My parents were both in the Communist Party from a Jewish East End background. One grandfather was a union organiser in the US Boot and Shoe Workers' Union and stood for the Socialist Party of America in the 1920s in Pennsylvania. My great grandfather was in the Bund, which was a Jewish socialist movement set up 100 years ago. So I didn't come across socialist politics in a sense it was born into me through these generations.
I was born in 1946 and was brought up with a mixture of Marxist and Stalinist politics. For my first ten years I was going on May Day marches, to Daily Worker rallies the Daily Worker and all sorts of pro-Soviet literature were in the house.
To be in a Communist family at that time was like being part of a culture. There are all sorts of names that have a resonance like Stalingrad; Mosley in Cable Street; the Sydney dockers supporting the dockers' strike in London. One thing that had an impact on me was the 1956 Suez War and the Russian invasion of Hungary. I was in Trafalgar Square aged ten hearing the voice of Nye Bevan berating the Americans, British, Israelis and French, and I was trying to understand this. Suddenly up comes one of my parents' CP friends and says, `the tanks have gone in, the tanks have gone in.' I was looking at my parents with ashen faces and they turned to me and said `Khrushchev has sent tanks in to Budapest.' I remember thinking, what has this got to do with the Suez crisis? It was a wonderful moment the final crisis with British imperialism coinciding with really the beginning of the end of Stalinism. The fault lines are exposed and there's me as a ten year old standing there between all these CP people trying to figure it all out. I see this now as a seminal moment in my life.
My parents left the CP in 1957. I was always close to my parents but I never probed them that closely about this. As far as I know their main criticism was that they were fed up with domestic Stalinism. I think at the time they may have thought that the Russians were right to go into Hungary. It was very difficult for anyone who was in the CP through the 1930s, and the war to cope with criticism of the Soviets (particularly in some senses if you were Jewish). We look at Stalin and we see the Gulag, 13 million peasants wiped out in the Ukraine that Stalinism was a counter-revolution but my parents saw it as a good kind of nationalism because `it saved them'.

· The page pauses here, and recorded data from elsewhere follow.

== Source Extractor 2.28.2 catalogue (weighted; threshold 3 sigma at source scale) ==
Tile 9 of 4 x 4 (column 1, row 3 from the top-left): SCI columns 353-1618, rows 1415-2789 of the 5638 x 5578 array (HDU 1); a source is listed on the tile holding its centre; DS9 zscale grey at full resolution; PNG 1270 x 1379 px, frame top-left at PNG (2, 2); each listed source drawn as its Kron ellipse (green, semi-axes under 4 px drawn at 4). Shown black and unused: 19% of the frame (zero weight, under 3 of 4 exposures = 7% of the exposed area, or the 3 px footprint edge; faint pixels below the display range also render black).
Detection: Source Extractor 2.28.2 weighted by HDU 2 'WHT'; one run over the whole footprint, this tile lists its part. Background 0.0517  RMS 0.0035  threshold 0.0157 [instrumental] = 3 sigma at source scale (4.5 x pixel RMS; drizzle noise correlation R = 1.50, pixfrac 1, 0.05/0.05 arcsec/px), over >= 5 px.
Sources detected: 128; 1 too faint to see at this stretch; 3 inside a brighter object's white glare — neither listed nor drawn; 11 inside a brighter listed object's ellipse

The first organisation I joined was the Labour Party when I was 14. When I was 13 I ran away to join the Aldermaston march. That was when I first met the various socialist alternatives to Stalinism. I was only in the Labour Party for a couple of years. I was around CND. When I was 18 I went to college. When the Vietnam protests started I remember writing to Merlyn Rees because he had taught me at school, and then became a Labour MP. I had campaigned for him in the 1959 election as a school kid in Harrow East. When the Wilson regime gave tacit support for the Vietnam War I wrote this five page letter saying that the honourable thing now, Merlyn, is to resign. He didn't even reply. I was later arrested on a demonstration against the war in London.
At Oxford, where I was, the student thing blew up there were grassroots questions about authority, what colleges were for and so on at the time of the growing movement against the Vietnam War.
Two big campaigns were happening. The International Socialists were leafleting the Cowley car workers and the university `police' proctors said that this was bringing the university into disrepute, therefore those people would be fined.
This caused an outrage because it was a question of democracy what right did these two guys have to impose fines? So a group of us organised what was in effect Oxford's first sit-in in the governing building. And the university authorities climbed down.
The immediate thing that followed was to be the first sit-in against what Trevor Munro who later led the Jamaican CP said was the `British colour bar'. As it happened Annette's hairdressers in Oxford was refusing to cut black women's hair. So we staged a sit-in there. Around 200 to 300 turned up opposite the hairdressers trying to look very inconspicuous. A black women went in and if she reappeared immediately we were to go in. About 20 people got into the shop and the rest of us sat outside. The owner went berserk, threatening us with a pair of scissors. The cops turned up, arrested a lot of us and charged us. On the day we came up in court another 200 students did exactly the same thing. We were all fined ú2.
I was brought up in a very anti- authoritarian family. At university there were all these people sitting in positions of incredible power and control over other people they decided what you studied, who you were allowed to sleep with, what sort of uniform you were meant to wear. I asked how they justified this and they said tradition I just thought it was bollocks. This really crystallised for me at Oxford there were a lot of people maintaining their positions of power and privilege.
One of the things that kids do is to go to single issues such as I did with CND. You cannot take on the whole of capitalism it's too much. My favourite route is by literature or music. If a kid reads The Diary of Anne Frank for example they become more aware of a different view of the world various forms of injustice can become very clear through books. The problem becomes organisation literature and music are very good for expressing feelings and human outrage, but the question is, what kind of organisation can people get in to?
A lot of people are pinning an enormous amount of hope on a Labour government, although not enthusiastically. In the area where I work a lot education it is like a symbol of what the Labour Party is doing overall. You see a Labour Party surrendering the basic human thing of equality of opportunity. I can't believe that two years into a Labour government they are going to be able to sustain that position there are going to be so many people horrified and disappointed.